By Rashad Abu Dawood 

 A long time ago when our mom wanted to send us to sleep she would always tell us the story of the ‘oil jar’.

She would start by saying: Should I tell you about the oil jar? We’d say in one voice: Yes, tell us. She would repeat: Should I tell you it or not…the story of the oil can and we would plead again: Yes. But every time, the affirmation would sink lower as we would yawn incessantly till we fell sleep.

https://www.addustour.com/articles/1521982

As we grew up we found there was no story to tell, she would repeat the oil jar tale so that we forget and go to sleep. I remember the story as I follow the news on the Trump’s mysterious 20-point plan on Gaza; there is no point among the 20 that are clear except the one on the handover of the hostages. The rest need astrologers and psychologists to decipher.

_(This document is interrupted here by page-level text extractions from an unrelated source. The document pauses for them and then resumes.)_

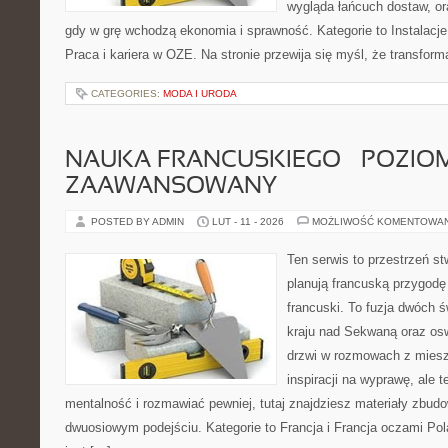
wygląda łańcuch dostaw, o
gdy w grę wchodzą ekonomia i sprawność. Kategorie to Instalacj
Praca i kariera w OZE. Na stronie przewija się myśl, że transform
CATEGORIES:
MODA I URODA
NAUKA FRANCUSKIEGO – POZIOM
ZAAWANSOWANY
POSTED BY ADMIN
LUT - 11 - 2026
MOŻLIWOŚĆ KOMENTOWA
Ten serwis to przestrzeń st
planują francuską przygodę 
francuski. To fuzja dwóch 
kraju nad Sekwaną oraz osw
drzwi w rozmowach z miesz
inspiracji na wyprawę, ale 
mentalność i rozmawiać pewniej, tutaj znajdziesz materiały zbud
dwuosiowym podejściu. Kategorie to Francja i Francja oczami Pol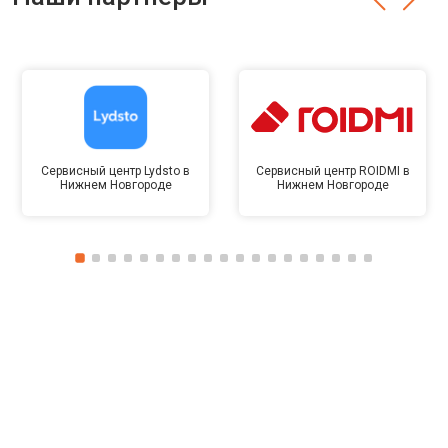
Сервисный центр Lydsto в
Сервисный центр ROIDMI в
Нижнем Новгороде
Нижнем Новгороде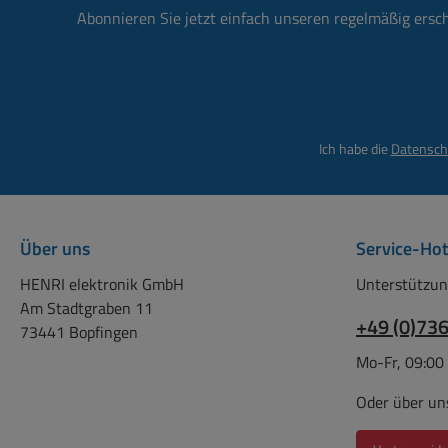
op
Abonnieren Sie jetzt einfach unseren regelmäßig ersc
Armb
Ausf
795-0
für 
deswei
Volum
m
(PU) 
deswe
Ich habe die
Datensch
el
Klebe
(10
MuMet
ble
An
Über uns
Service-Hot
72x62
HENRI elektronik GmbH
Unterstützun
Qualitäts
Am Stadtgraben 11
+49 (0)73
100
73441 Bopfingen
empf
Mo-Fr, 09:00
A
0010
Oder über un
TIP
Ähnlic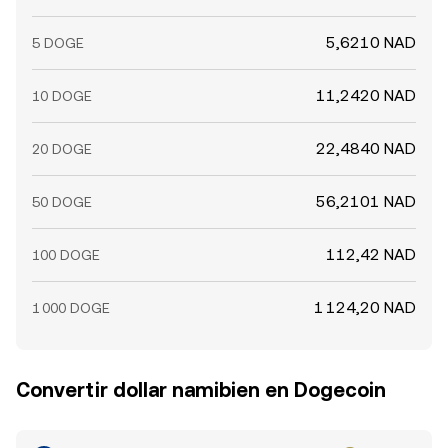
5,6210 NAD
5 DOGE
11,2420 NAD
10 DOGE
22,4840 NAD
20 DOGE
56,2101 NAD
50 DOGE
112,42 NAD
100 DOGE
1 124,20 NAD
1 000 DOGE
Convertir dollar namibien en Dogecoin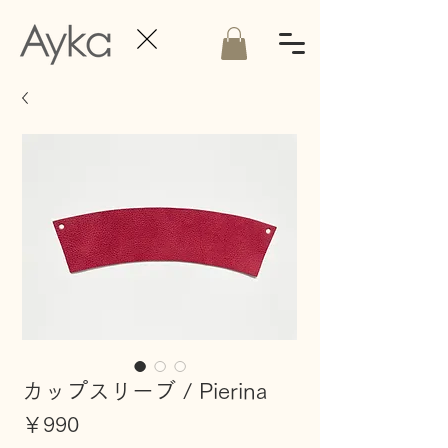
カップスリーブ / Pierina
価
￥990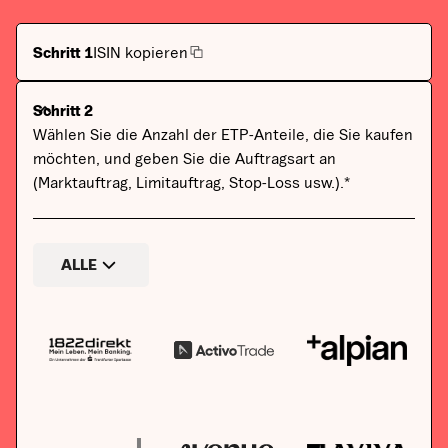
Schritt 1
ISIN kopieren
Schritt 2
Wählen Sie die Anzahl der ETP-Anteile, die Sie kaufen
möchten, und geben Sie die Auftragsart an
(Marktauftrag, Limitauftrag, Stop-Loss usw.).*
ALLE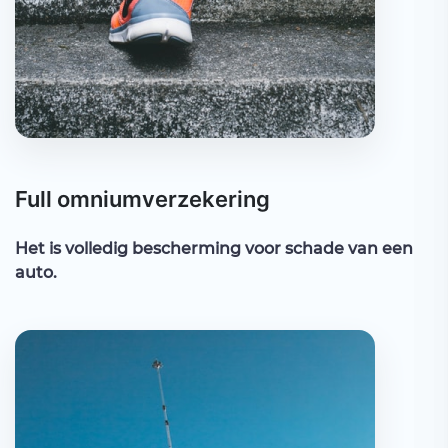
Full omniumverzekering
Het is volledig bescherming voor schade van een
auto.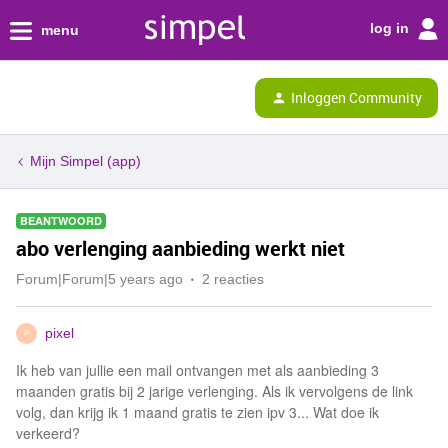
log in
menu
Inloggen Community
Mijn Simpel (app)
BEANTWOORD
abo verlenging aanbieding werkt niet
Forum|Forum|5 years ago
2 reacties
pixel
P
Ik heb van jullie een mail ontvangen met als aanbieding 3
maanden gratis bij 2 jarige verlenging. Als ik vervolgens de link
volg, dan krijg ik 1 maand gratis te zien ipv 3... Wat doe ik
verkeerd?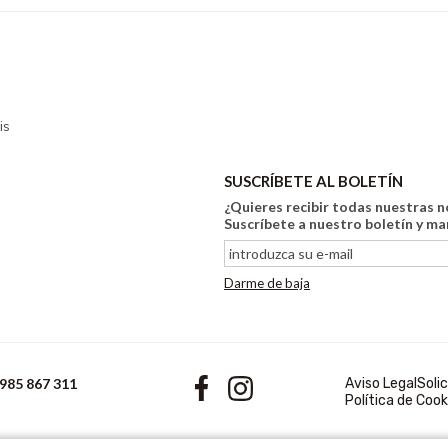
is
SUSCRÍBETE AL BOLETÍN
¿Quieres recibir todas nuestras 
Suscríbete a nuestro boletín y m
Darme de baja
 985 867 311
Aviso Legal
Soli
Política de Cook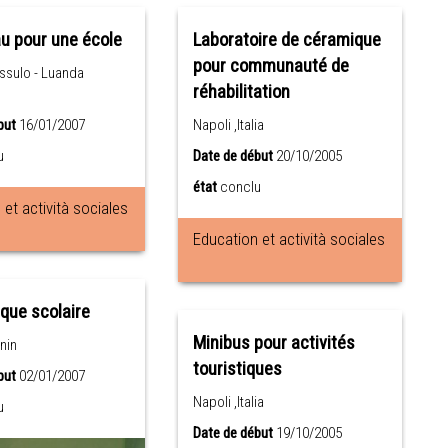
u pour une école
Laboratoire de céramique
pour communauté de
ussulo - Luanda
réhabilitation
but
16/01/2007
Napoli ,Italia
u
Date de début
20/10/2005
état
conclu
et actività sociales
Education et actività sociales
èque scolaire
Minibus pour activités
nin
touristiques
but
02/01/2007
Napoli ,Italia
u
Date de début
19/10/2005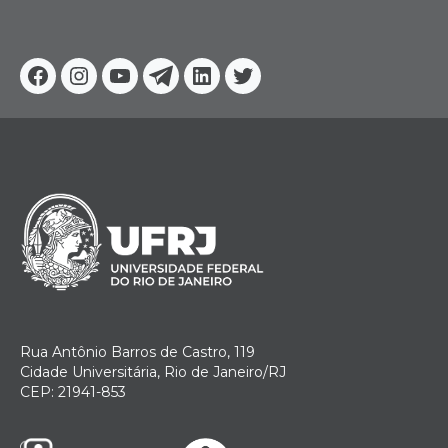
Facebook
Instagram
Youtube
Telegram
Linkedin
Twitter
Rua Antônio Barros de Castro, 119
Cidade Universitária, Rio de Janeiro/RJ
CEP: 21941-853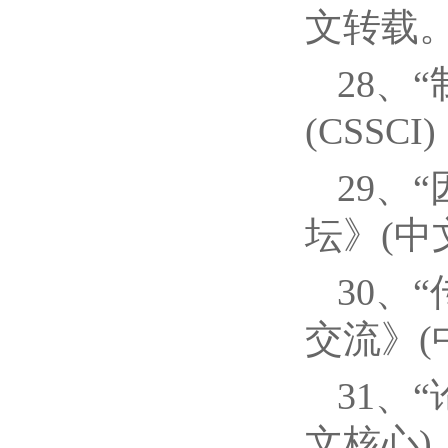
文转载
28、
(CSSC
29、
坛》(中
30、
交流》(
31、
文核心)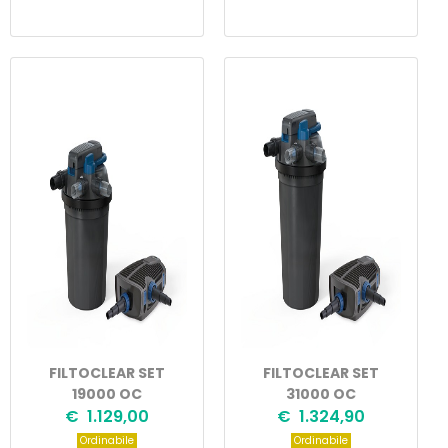
FILTOCLEAR SET
FILTOCLEAR SET
19000 OC
31000 OC
€ 1.129,00
€ 1.324,90
Ordinabile
Ordinabile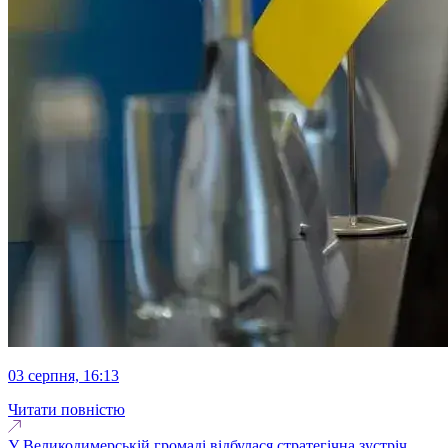
03 серпня, 16:13
Читати повністю
У Великодимерській громаді відбулася стратегічна зустріч,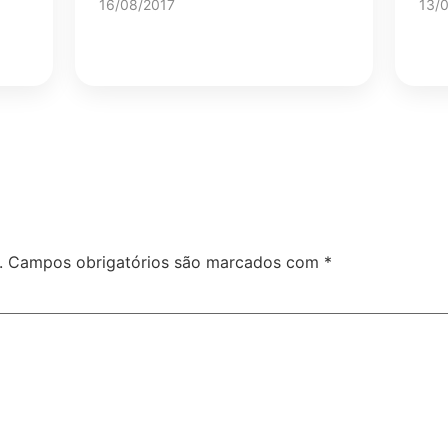
16/08/2017
13/
.
Campos obrigatórios são marcados com
*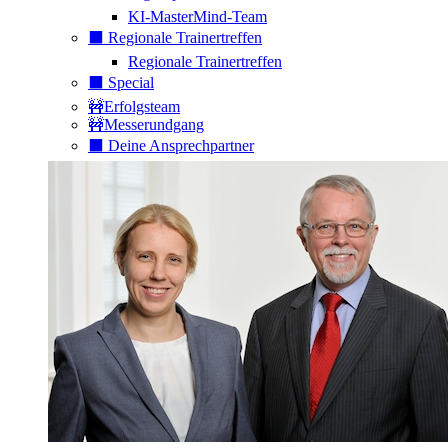
KI-MasterMind-Team
⬛️ Regionale Trainertreffen
Regionale Trainertreffen
⬛️ Special
🚧Erfolgsteam
🚧Messerundgang
⬛️ Deine Ansprechpartner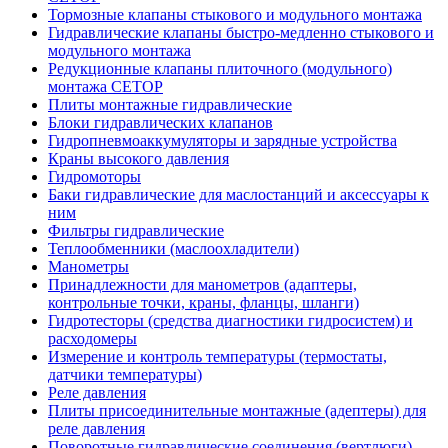
Тормозные клапаны стыкового и модульного монтажа
Гидравлические клапаны быстро-медленно стыкового и
модульного монтажа
Редукционные клапаны плиточного (модульного)
монтажа CETOP
Плиты монтажные гидравлические
Блоки гидравлических клапанов
Гидропневмоаккумуляторы и зарядные устройства
Краны высокого давления
Гидромоторы
Баки гидравлические для маслостанций и аксессуары к
ним
Фильтры гидравлические
Теплообменники (маслоохладители)
Манометры
Принадлежности для манометров (адаптеры,
контрольные точки, краны, фланцы, шланги)
Гидротесторы (средства диагностики гидросистем) и
расходомеры
Измерение и контроль температуры (термостаты,
датчики температуры)
Реле давления
Плиты присоединительные монтажные (адептеры) для
реле давления
Поворотные гидравлические соединения (вертлюги)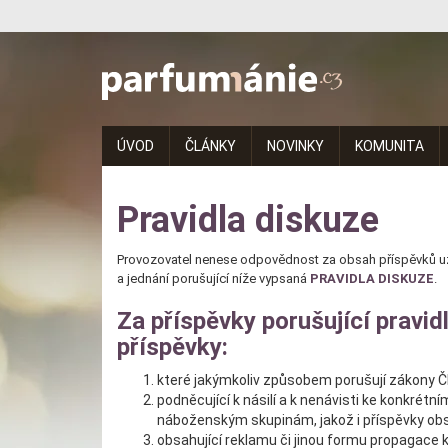
Parfumanie.cz
–
vše
ÚVOD
ČLÁNKY
NOVINKY
KOMUNITA
o
vůních,
Pravidla diskuze
parfémech
Provozovatel nenese odpovědnost za obsah příspěvků uživ
a
a jednání porušující níže vypsaná
PRAVIDLA DISKUZE
.
aromaterapii
Za příspěvky porušující pravi
příspěvky:
které jakýmkoliv způsobem porušují zákony ČR
podněcující k násilí a k nenávisti ke konkrét
náboženským skupinám, jakož i příspěvky obsa
obsahující reklamu či jinou formu propagace k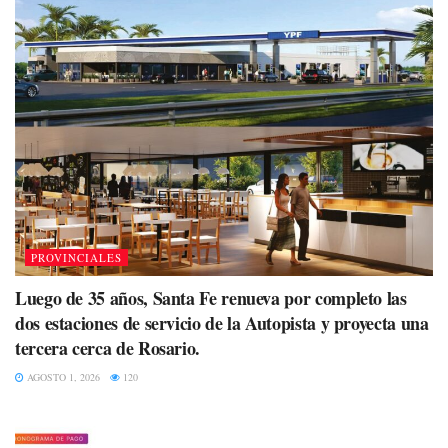
PROVINCIALES
Luego de 35 años, Santa Fe renueva por completo las
dos estaciones de servicio de la Autopista y proyecta una
tercera cerca de Rosario.
AGOSTO 1, 2026
120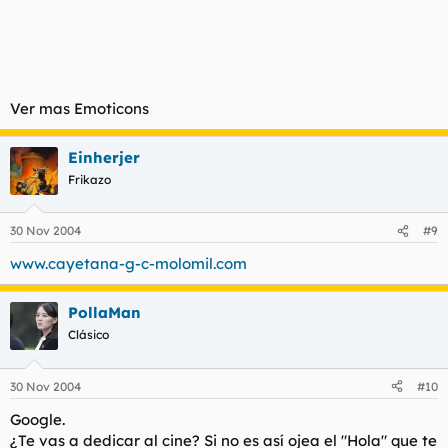
Ver mas Emoticons
Einherjer
Frikazo
30 Nov 2004
#9
www.cayetana-g-c-molomil.com
PollaMan
Clásico
30 Nov 2004
#10
Google.
¿Te vas a dedicar al cine? Si no es así ojea el "Hola" que te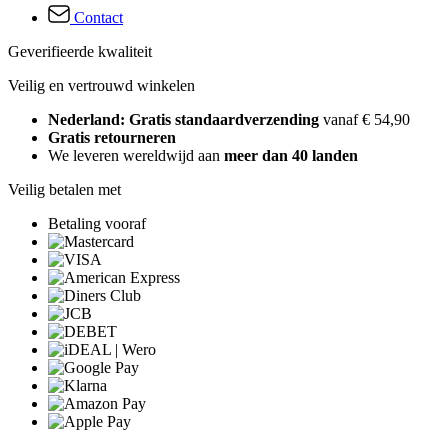
Contact
Geverifieerde kwaliteit
Veilig en vertrouwd winkelen
Nederland: Gratis standaardverzending
vanaf € 54,90
Gratis retourneren
We leveren wereldwijd aan
meer dan 40 landen
Veilig betalen met
Betaling vooraf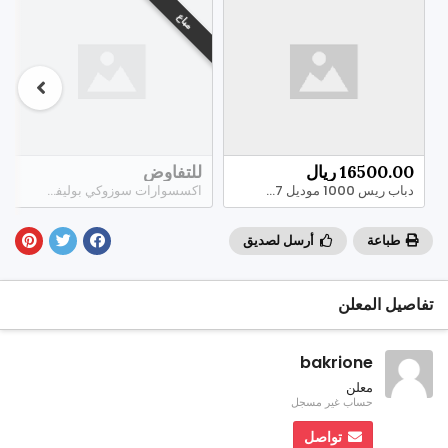
مباع
16500.00 ريال
للتفاوض
دباب ريس 1000 موديل 2007 الموقع جدة
اكسسوارات سوزوكي بوليفارد - suzuki boulevard m109r
طباعة
أرسل لصديق
تفاصيل المعلن
bakrione
معلن
حساب غير مسجل
تواصل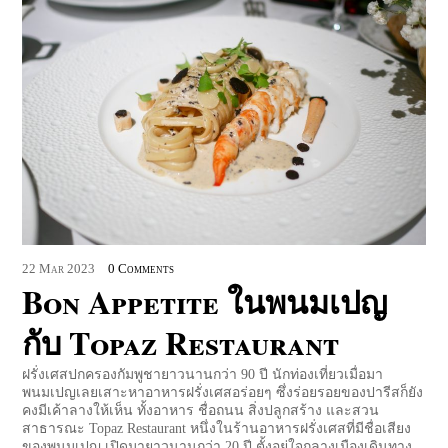
22
Mar
2023
0 Comments
Bon Appetite ในพนมเปญ
กับ Topaz Restaurant
ฝรั่งเศสปกครองกัมพูชายาวนานกว่า 90 ปี นักท่องเที่ยวเมื่อมา
พนมเปญเลยเสาะหาอาหารฝรั่งเศสอร่อยๆ ซึ่งร่อยรอยของปารีสก็ยัง
คงมีเค้าลางให้เห็น ทั้งอาหาร ชื่อถนน สิ่งปลูกสร้าง และสวน
สาธารณะ Topaz Restaurant หนึ่งในร้านอาหารฝรั่งเศสที่มีชื่อเสียง
ของพนมเปญ เปิดมายาวนานกว่า 20 ปี ตั้งอยู่ใจกลางเมืองเดินทาง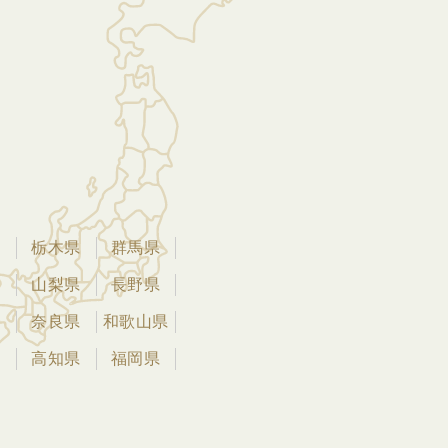
県
栃木県
群馬県
県
山梨県
長野県
県
奈良県
和歌山県
県
高知県
福岡県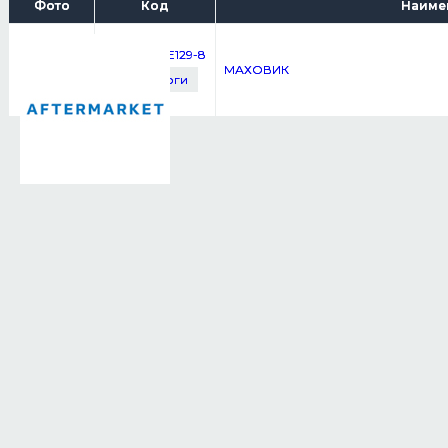
Фото
Код
Наиме
0AMFLWHE129-8
МАХОВИК
см. аналоги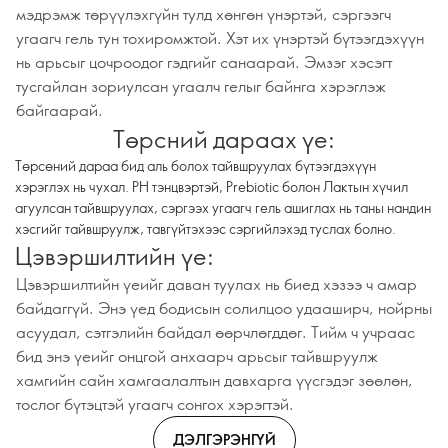
мэдрэмж төрүүлэхгүйн тулд хөнгөн үнэртэй, сэргээгч
угаагч гель тун тохиромжтой. Хэт их үнэртэй бүтээгдэхүүн
нь арьсыг цочроодог гэдгийг санаарай. Эмзэг хэсэгт
тусгайлан зориулсан угаалч гелыг байнга хэрэглэж
байгаарай.
Төрсний дараах үе:
Төрсөний дараа бид аль болох тайвшруулах бүтээгдэхүүн
хэрэглэх нь чухал. PH тэнцвэртэй, Prebiotic болон Лактын хүчил
агуулсан тайвшруулах, сэргээх угаагч гель ашиглах нь таны нандин
хэсгийг тайвшруулж, тавгүйтэхээс сэргийлэхэд туслах болно.
Цэвэршилтийн үе:
Цэвэршилтийн үеийг даван туулах нь биед хэзээ ч амар
байдаггүй. Энэ үед бодисын солилцоо удааширч, нойрны
асуудал, сэтгэлийн байдал өөрчлөгддөг. Тийм ч учраас
бид энэ үеийг онцгой анхаарч арьсыг тайвшруулж
хамгийн сайн хамгаалалтын давхарга үүсгэдэг зөөлөн,
тослог бүтэцтэй угаагч сонгох хэрэгтэй.
ДЭЛГЭРЭНГҮЙ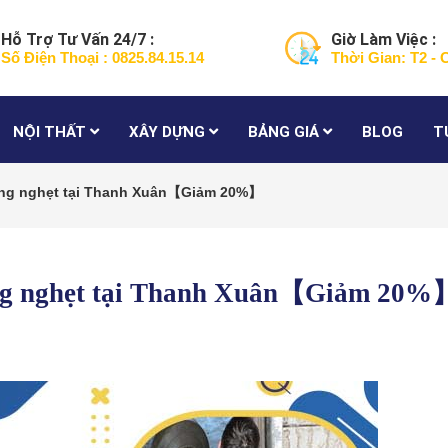
Hỗ Trợ Tư Vấn 24/7 :
Giờ Làm Việc :
Số Điện Thoại : 0825.84.15.14
Thời Gian: T2 - 
NỘI THẤT
XÂY DỰNG
BẢNG GIÁ
BLOG
T
cống nghẹt tại Thanh Xuân【Giảm 20%】
ống nghẹt tại Thanh Xuân【Giảm 20%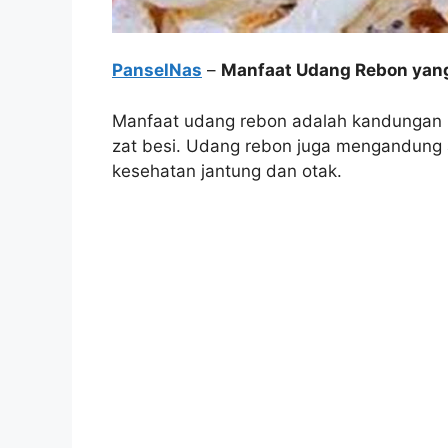
PanselNas
–
Manfaat Udang Rebon yang
Manfaat udang rebon adalah kandungan nut
zat besi. Udang rebon juga mengandung
kesehatan jantung dan otak.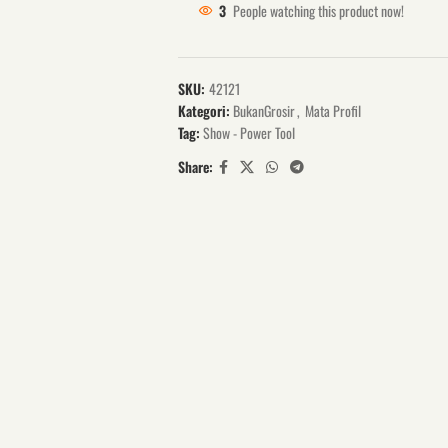
3
People watching this product now!
SKU:
42121
Kategori:
BukanGrosir
,
Mata Profil
Tag:
Show - Power Tool
Share:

And there are others that say the plan is a “Trumpian trap” coordinated with Benjamin Netanyahu to free the hostages from the grip of Hamas while there there is no exact date for the Israeli withdrawal from Gaza, no time detail for the entry of aid to the enclave to help the starving people and most important there are no guarantees to the Palestinian side that everything would be ok.

The only guarantee is that of Trump; there is no UN, no Russia, no China, the biggest powers on the international scene. There is no Security Council whose Article 7 emphasizes the use of military force against the party that opposes the execution of the agreement.

Unfortunately, the US president is not a man of his word. He says something and says the exact opposite the same day and even in the same sentence. This what is the meaning of “peace through strength?” We understand that peace is derived through negotiations; And what about the meaning of “Hamas must agree are face the gates of hell”.

Gaza has experienced: Trump has not kept to his promises for when the US hostage Eidan Alexander was released last May Trump praised the Hamas step, regarding it as a goodwill gesture towards the US. He saw the release as a “historic day” on the way to end the barbaric war on Gaza.

But what happened to this historic day as described by the US president? The Netanyahu government become a wild beast with the Israeli army killing on average 100 Palestinians a day and with those injured double that number not to say anything about the starvation of tens of thousands.

The Israeli army increased its force on the enclave, invaded Gaza City and today it controls 80 percent of the enclave. We have no choice but to pretend that we believe in Trump and see what’s going to happen next and have to wait to see the outcome of his statements as the fairytale about the oil jar.